Twitter thrives on shares not only within the social media platform, but also through affiliate links all over the internet. Except for Monday, most of those links stopped working.
For about an hour, anyone trying to share recently published articles on Twitter got an error message that was clearly aimed at developers:
It was almost as if Twitter was informing publishers that they weren’t paying their water bills and so couldn’t post links on the social network.
What went wrong?
We didn’t have to wait long for Twitter CEO Elon Musk to explain. In response to a tweet from former Netscape founder and well-known venture capitalist Marc Andreessen, who pointed out that four of the top five Twitter trends were about Twitter, Musk tweeted, “A small API change had huge impact. The code stack is extremely fragile for no good reason. Will eventually have to be completely rewritten.”
A small change in the API had huge consequences. The code stack is extremely brittle for no good reason. Will eventually need a complete rewrite.March 6, 2023
However, this seemingly lucid tweet should be cause for alarm. Musk claims that the code stack (actually a huge pile of programs that all work together to create the Twitter whole) is fragile and needs to be rewritten. What he doesn’t mention is that between the thousands of Twitter employees he has laid off since Novembera good number of them were engineers and, it’s safe to assume, some were in what’s known as QA or quality assurance.
If you plan to make any kind of code change to a website, online service, or app, QA typically tests it on an offline copy of the platform. In this way they ensure that the updates, no matter how small, do not have a negative impact on the live environment.
The concept is known as “production,” the live site or service, versus “staging,” an environment that is identical to live but cannot be seen or touched by users. You run your new code or feature via staging, a group of QA testers apply a set of known scenarios (maybe throw in a few edge cases), and as long as there are no red flags, the update is pushed from Staging to Production .
Twitter, which has seen its overall reliability drop (from going offline to unexpected feature appearances and disappearances) since Musk took over, may be getting its updates in a different way.
Musk likes to test features on production (opens in new tab) (the live site). As a result, he keeps running into unintended consequences.
There is some disagreement over whether or not a Twitter QA team exists.

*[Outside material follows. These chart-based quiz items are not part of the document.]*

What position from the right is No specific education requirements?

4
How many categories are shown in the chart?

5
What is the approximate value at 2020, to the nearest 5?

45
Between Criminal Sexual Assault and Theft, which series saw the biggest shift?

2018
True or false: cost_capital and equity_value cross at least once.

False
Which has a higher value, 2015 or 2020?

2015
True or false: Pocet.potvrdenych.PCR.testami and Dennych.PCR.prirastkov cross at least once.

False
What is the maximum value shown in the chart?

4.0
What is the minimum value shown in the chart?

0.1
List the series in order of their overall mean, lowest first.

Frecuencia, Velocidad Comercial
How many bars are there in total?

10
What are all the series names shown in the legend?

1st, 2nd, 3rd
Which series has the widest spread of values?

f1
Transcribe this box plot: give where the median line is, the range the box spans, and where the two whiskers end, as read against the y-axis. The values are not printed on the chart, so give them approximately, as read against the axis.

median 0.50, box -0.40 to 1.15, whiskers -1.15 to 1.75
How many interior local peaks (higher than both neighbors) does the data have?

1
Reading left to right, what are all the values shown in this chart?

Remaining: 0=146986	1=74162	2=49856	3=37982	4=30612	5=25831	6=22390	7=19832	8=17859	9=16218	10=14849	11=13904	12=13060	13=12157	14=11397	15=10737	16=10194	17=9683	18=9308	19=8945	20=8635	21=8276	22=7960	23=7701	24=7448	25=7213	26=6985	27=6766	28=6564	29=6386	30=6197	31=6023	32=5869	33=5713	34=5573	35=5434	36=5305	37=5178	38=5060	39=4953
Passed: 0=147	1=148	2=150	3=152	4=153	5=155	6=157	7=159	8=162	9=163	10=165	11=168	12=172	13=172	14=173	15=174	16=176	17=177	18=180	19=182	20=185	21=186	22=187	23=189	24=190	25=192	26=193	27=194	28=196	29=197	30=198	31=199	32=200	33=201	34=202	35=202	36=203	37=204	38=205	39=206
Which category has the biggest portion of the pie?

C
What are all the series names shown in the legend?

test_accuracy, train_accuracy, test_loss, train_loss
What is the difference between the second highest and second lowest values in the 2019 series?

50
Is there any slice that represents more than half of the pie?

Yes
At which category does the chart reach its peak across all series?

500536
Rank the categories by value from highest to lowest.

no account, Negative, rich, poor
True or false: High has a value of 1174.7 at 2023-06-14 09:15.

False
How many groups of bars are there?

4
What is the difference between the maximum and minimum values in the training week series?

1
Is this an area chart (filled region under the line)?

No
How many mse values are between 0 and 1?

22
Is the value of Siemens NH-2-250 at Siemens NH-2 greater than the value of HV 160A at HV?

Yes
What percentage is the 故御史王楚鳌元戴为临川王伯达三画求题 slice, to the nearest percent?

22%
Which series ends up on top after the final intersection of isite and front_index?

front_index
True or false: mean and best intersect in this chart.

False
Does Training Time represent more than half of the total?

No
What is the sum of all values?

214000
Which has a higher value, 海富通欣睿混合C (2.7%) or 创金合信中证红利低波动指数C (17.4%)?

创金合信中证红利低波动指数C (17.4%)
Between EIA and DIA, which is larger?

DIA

Some claim one exists, but Musk gets impatient and then pushes untested code live.
Others insist that Elon Musk arrived at Twitter only to find that Twitter had no QA team and that it had been a long time since untested code was pushed live. However, that seems highly unlikely.
I asked Musk directly on Twitter if the API update has been tested for staging before being pushed live and will update this post if he responds.
Never assume
The assumption he made here, that a small change to the API would have little impact on the site, was a bad one. And yet Musk still doesn’t understand that he’s doing it wrong.
Testing all sorts of features on a live version of a complex platform like Twitter will inevitably lead to bugs and crashes.
Will rewriting the code stack fix all of this? Perhaps, very few platforms stay as clean as they did at launch and even if the rewrite is robust and perfect, frequent updates and new features will test that stability.
As long as Musk refuses to fully test what he launches before launching it, there’s no scenario where Twitter escapes regular downtime.
This is a simple solution, Elon, make QA an inescapable part of the development pipeline and save yourself and us a lot of headaches. Or keep doing it your way, because it works so, so well.